研究課題
本研究課題は、下垂体幹・前駆細胞が、時空間的にその局在と発現遺伝子を変化させている知見より、発生過程で幹細胞の性質が変化していると仮説をたて、幹細胞の起源を明らかにすることとその運命を追跡することを目的にした。下垂体幹・前駆細胞で特徴的に発現しているProp1、Prrx1、Prrx2、S100bに注目し、Cre/LoxPシステムを用いた細胞系譜追跡実験を試みた。その結果、Prrx1-CreERT2/CAG-CAT-Venusラット、S100b-CreERT2/CAG-CAT-Venusラットの作製に成功している。しかし、リコンビネーションを誘導するタモキシフェンを投与してもVenusの発現は得られなかった。ラットでの解析報告が少ないことや、ラットではタモキシフェンを4-OHタモキシフェンへ代謝する効率が悪い報告があることから、本動物を用いた解析が難しい可能性がある。そこで、私は新たに神経堤細胞に着目した。神経堤細胞は、神経管形成時に出現した後に大きく移動し、様々な組織に侵入、分化することが知られている。さらに、興味深いことに、侵入した一部の神経堤細胞は成熟後にも未分化性を維持し、成熟後の組織幹細胞として機能していることが知られている。下垂体では、神経堤細胞が存在することが知られているが、その詳細な解析は行われていない。これらのことから、下垂体に神経堤細胞が侵入しており、幹細胞として機能していると新たに仮説を立てた。実験には、神経堤細胞とその由来細胞を特異的に追跡が可能なP0-Cre/CAG-CAT-EGFPマウスを用いた。その結果、下垂体に神経堤細胞が侵入する時期と侵入後に下垂体幹細胞へ分化すること、全ての下垂体前葉ホルモン産生細胞へ分化していることを明らかにし、論文報告した。

## 作業指示
• a. 下垂体幹細胞の研究課題の本文では、作製したラットを用いた解析が難しい可能性があるとされています。その理由を一文から三文で説明してください。
• b. 下垂体幹細胞の研究課題の本文について、最後の文の後から続きを引き継いで書いてください。

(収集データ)
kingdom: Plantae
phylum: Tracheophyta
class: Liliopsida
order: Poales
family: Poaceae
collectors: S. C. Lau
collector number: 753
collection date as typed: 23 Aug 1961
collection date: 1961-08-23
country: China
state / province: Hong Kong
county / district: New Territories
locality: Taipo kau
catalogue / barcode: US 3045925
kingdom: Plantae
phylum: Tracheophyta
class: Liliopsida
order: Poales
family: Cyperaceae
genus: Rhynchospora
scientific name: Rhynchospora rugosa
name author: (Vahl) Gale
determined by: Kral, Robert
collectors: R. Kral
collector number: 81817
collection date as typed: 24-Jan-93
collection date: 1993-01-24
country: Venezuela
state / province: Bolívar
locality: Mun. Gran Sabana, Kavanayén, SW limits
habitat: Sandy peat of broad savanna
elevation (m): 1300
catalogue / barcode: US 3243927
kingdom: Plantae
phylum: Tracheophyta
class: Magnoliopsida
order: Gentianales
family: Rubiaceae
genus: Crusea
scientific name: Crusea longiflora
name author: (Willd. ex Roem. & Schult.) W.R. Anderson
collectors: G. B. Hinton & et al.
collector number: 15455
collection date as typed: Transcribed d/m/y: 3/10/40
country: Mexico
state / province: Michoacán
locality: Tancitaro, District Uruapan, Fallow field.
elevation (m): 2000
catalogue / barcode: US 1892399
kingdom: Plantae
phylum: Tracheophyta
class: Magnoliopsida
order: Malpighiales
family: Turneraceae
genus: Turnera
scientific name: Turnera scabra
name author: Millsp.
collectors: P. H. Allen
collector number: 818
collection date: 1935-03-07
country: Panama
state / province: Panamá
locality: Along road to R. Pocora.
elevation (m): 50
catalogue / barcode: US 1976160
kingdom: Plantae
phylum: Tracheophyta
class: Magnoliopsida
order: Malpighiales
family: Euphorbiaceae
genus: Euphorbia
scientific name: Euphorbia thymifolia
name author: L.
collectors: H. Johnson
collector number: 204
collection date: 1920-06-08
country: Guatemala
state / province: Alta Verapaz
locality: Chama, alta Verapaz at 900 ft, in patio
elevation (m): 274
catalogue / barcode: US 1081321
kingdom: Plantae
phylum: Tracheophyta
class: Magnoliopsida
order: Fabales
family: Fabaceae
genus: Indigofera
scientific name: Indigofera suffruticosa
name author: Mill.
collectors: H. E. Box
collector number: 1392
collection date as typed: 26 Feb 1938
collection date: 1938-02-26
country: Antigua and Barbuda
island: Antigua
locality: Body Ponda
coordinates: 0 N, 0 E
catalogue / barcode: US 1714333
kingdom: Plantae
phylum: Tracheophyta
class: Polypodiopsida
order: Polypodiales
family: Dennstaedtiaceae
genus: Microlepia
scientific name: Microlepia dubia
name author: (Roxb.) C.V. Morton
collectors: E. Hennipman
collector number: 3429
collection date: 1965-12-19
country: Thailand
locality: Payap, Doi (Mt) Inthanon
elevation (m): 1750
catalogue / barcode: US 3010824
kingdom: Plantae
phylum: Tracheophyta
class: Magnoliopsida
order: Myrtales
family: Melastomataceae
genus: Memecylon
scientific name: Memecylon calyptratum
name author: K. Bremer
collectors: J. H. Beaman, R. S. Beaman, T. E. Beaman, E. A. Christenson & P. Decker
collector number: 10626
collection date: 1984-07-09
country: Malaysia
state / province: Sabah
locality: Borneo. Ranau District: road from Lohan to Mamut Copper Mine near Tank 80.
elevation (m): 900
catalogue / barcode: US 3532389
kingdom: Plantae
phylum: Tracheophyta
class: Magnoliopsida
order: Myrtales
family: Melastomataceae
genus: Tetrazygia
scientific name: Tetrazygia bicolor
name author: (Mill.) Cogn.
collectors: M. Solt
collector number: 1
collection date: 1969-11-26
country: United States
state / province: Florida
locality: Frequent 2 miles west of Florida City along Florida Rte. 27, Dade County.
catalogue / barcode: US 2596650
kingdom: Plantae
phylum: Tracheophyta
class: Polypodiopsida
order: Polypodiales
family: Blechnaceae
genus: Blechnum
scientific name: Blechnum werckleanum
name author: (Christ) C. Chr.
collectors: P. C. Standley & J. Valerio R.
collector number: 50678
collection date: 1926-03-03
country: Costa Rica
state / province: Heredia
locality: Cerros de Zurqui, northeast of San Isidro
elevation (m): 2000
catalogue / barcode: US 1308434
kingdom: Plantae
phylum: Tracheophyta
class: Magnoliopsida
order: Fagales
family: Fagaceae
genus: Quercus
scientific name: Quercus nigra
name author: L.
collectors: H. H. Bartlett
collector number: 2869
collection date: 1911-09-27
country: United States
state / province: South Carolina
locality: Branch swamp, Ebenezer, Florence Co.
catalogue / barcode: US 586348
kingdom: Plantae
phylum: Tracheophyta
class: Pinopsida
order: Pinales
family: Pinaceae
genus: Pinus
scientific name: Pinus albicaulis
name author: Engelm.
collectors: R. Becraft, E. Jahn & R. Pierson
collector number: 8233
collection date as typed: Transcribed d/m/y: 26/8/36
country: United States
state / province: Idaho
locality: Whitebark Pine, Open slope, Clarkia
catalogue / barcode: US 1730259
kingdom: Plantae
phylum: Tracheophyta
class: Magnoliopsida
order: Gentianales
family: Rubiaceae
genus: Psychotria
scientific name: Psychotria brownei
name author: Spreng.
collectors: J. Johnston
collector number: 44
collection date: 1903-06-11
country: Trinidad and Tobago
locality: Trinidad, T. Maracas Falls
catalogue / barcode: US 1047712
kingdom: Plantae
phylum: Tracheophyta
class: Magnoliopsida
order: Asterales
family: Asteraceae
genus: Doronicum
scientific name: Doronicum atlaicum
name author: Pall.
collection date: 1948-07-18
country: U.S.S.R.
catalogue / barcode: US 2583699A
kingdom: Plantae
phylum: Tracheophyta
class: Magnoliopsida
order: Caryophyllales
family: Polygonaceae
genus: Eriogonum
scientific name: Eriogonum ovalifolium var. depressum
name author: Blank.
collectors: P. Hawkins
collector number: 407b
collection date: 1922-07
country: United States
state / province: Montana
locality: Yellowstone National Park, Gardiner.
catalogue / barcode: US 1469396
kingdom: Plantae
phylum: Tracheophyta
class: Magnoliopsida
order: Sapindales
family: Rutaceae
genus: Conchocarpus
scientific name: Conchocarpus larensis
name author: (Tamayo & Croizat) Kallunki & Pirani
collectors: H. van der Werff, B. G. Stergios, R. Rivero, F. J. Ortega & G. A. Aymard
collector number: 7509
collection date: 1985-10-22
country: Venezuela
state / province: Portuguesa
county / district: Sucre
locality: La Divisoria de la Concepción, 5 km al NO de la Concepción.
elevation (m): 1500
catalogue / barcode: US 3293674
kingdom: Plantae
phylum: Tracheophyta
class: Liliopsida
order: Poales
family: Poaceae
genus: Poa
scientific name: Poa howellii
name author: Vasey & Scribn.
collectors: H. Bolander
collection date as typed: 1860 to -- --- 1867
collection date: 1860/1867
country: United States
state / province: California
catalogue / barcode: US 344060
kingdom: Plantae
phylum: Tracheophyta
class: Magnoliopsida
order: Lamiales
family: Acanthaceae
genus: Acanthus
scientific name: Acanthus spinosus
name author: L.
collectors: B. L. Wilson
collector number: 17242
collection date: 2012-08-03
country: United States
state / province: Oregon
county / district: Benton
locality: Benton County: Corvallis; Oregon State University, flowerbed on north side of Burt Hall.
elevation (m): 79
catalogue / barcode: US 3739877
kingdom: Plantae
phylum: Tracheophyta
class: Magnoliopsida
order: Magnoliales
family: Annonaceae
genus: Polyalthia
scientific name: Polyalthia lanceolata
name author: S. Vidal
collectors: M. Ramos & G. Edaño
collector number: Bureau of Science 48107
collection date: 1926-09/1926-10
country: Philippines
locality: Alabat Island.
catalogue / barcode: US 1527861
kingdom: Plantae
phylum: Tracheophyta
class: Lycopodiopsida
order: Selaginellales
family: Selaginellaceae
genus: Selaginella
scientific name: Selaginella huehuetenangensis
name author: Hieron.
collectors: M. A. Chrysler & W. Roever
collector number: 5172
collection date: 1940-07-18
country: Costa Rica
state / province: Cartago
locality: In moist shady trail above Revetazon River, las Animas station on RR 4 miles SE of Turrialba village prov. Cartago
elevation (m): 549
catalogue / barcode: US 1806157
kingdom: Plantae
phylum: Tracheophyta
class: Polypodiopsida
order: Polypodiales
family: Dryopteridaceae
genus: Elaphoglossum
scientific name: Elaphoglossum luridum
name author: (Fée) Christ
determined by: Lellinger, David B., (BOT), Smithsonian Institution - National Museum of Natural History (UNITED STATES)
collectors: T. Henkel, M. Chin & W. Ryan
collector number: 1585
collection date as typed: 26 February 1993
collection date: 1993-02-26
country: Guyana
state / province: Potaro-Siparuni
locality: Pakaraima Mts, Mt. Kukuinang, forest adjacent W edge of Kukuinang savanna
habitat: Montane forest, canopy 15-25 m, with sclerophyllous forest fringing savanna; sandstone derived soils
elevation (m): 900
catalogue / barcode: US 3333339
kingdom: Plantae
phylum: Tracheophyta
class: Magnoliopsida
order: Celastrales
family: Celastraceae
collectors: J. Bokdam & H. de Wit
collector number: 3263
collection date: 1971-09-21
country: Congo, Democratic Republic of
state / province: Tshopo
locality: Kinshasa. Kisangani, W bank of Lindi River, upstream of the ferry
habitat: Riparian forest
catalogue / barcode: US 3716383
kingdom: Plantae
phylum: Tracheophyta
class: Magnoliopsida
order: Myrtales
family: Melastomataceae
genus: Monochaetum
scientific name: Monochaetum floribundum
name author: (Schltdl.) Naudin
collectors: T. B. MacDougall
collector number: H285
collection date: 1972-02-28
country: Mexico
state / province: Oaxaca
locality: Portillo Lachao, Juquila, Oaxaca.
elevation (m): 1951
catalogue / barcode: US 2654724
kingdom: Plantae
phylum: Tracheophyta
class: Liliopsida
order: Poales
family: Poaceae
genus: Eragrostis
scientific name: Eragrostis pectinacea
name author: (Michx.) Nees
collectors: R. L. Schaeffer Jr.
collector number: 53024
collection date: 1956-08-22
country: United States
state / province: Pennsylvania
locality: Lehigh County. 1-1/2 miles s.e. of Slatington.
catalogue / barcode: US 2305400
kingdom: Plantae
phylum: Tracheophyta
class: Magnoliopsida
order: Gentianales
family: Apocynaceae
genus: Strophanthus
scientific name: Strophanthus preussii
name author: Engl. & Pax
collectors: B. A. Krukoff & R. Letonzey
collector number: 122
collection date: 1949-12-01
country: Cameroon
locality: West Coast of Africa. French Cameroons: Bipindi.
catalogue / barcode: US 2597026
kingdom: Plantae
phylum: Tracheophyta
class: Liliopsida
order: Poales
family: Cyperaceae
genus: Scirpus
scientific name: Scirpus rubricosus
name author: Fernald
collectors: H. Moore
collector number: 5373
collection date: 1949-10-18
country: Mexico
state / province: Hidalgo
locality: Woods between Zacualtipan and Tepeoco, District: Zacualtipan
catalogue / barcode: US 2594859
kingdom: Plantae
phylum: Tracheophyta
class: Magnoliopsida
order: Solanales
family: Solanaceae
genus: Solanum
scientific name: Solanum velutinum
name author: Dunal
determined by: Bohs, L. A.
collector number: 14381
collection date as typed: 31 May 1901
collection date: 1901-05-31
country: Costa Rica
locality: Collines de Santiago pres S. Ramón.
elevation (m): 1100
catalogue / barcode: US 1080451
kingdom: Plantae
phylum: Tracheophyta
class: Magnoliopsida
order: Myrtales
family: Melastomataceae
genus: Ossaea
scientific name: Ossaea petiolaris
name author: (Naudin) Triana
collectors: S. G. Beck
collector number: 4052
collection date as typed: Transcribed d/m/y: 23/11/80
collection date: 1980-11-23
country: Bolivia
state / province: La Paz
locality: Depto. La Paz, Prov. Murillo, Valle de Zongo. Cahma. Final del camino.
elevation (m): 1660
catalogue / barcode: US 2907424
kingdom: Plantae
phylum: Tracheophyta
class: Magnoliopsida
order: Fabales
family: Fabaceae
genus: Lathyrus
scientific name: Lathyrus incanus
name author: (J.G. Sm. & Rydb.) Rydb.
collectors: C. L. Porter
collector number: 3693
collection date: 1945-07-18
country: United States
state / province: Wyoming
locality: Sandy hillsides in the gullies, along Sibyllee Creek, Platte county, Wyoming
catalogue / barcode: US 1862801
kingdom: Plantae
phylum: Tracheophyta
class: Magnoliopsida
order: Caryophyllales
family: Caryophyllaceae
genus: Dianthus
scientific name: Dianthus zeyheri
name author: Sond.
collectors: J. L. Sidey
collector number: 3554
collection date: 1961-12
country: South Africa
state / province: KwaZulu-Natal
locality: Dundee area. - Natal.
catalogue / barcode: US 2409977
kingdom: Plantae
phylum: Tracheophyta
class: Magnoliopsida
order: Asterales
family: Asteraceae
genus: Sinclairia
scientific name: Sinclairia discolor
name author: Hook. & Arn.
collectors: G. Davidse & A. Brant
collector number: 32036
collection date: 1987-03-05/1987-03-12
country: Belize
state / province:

## 回答
• a. ラットでは解析の報告が少ないことが理由として挙げられています。また、ラットはタモキシフェンを4-OHタモキシフェンへ代謝する効率が悪いという報告があることも示されています。

• b.
3: やや遅れている
当初計画した、CreERT2ラットを用いた解析が順調に進んでおらず、新たに見出したP0-Cre/CAG-CAT-EGFPマウスを用いた神経堤細胞の解析を、海外の競合している研究者より早く論文発表することが求められる。Prrx1-CreERT2/CAG-CAT-Venusラット、S100b-CreERT2/CAG-CAT-Venusラットが、本当にVenusを発現しないのか、in vitroの解析により明らかにする。そのため、Prrx1がFibroblastで高発現していることに注目し、ラット尻尾よりFibroblastを抽出し、そのFibroblastに4-OHタモキシフェンを添加しVenusの発現を解析する。新たに見出した神経堤細胞と下垂体幹細胞との関連性を調べる。成熟下垂体で、神経堤由来SOX2陽性細胞が存在していることから、未分化性を維持している神経堤由来細胞が存在していることを明らかにしている。この神経堤由来SOX2陽性細胞が下垂体ホルモン産生細胞の供給を行なっているのか解析を行う。下垂体ホルモン標的器官を除去すると、下垂体細胞の構成が変化することが知られている。そこで、副腎除去を行った際の神経堤由来ACTH産生細胞の割合を測定したところ、神経堤由来ACTH産生細胞が有意に増加していたことから、神経堤由来細胞が副腎除去後にACTH産生細胞の供給に関与していることが示唆された。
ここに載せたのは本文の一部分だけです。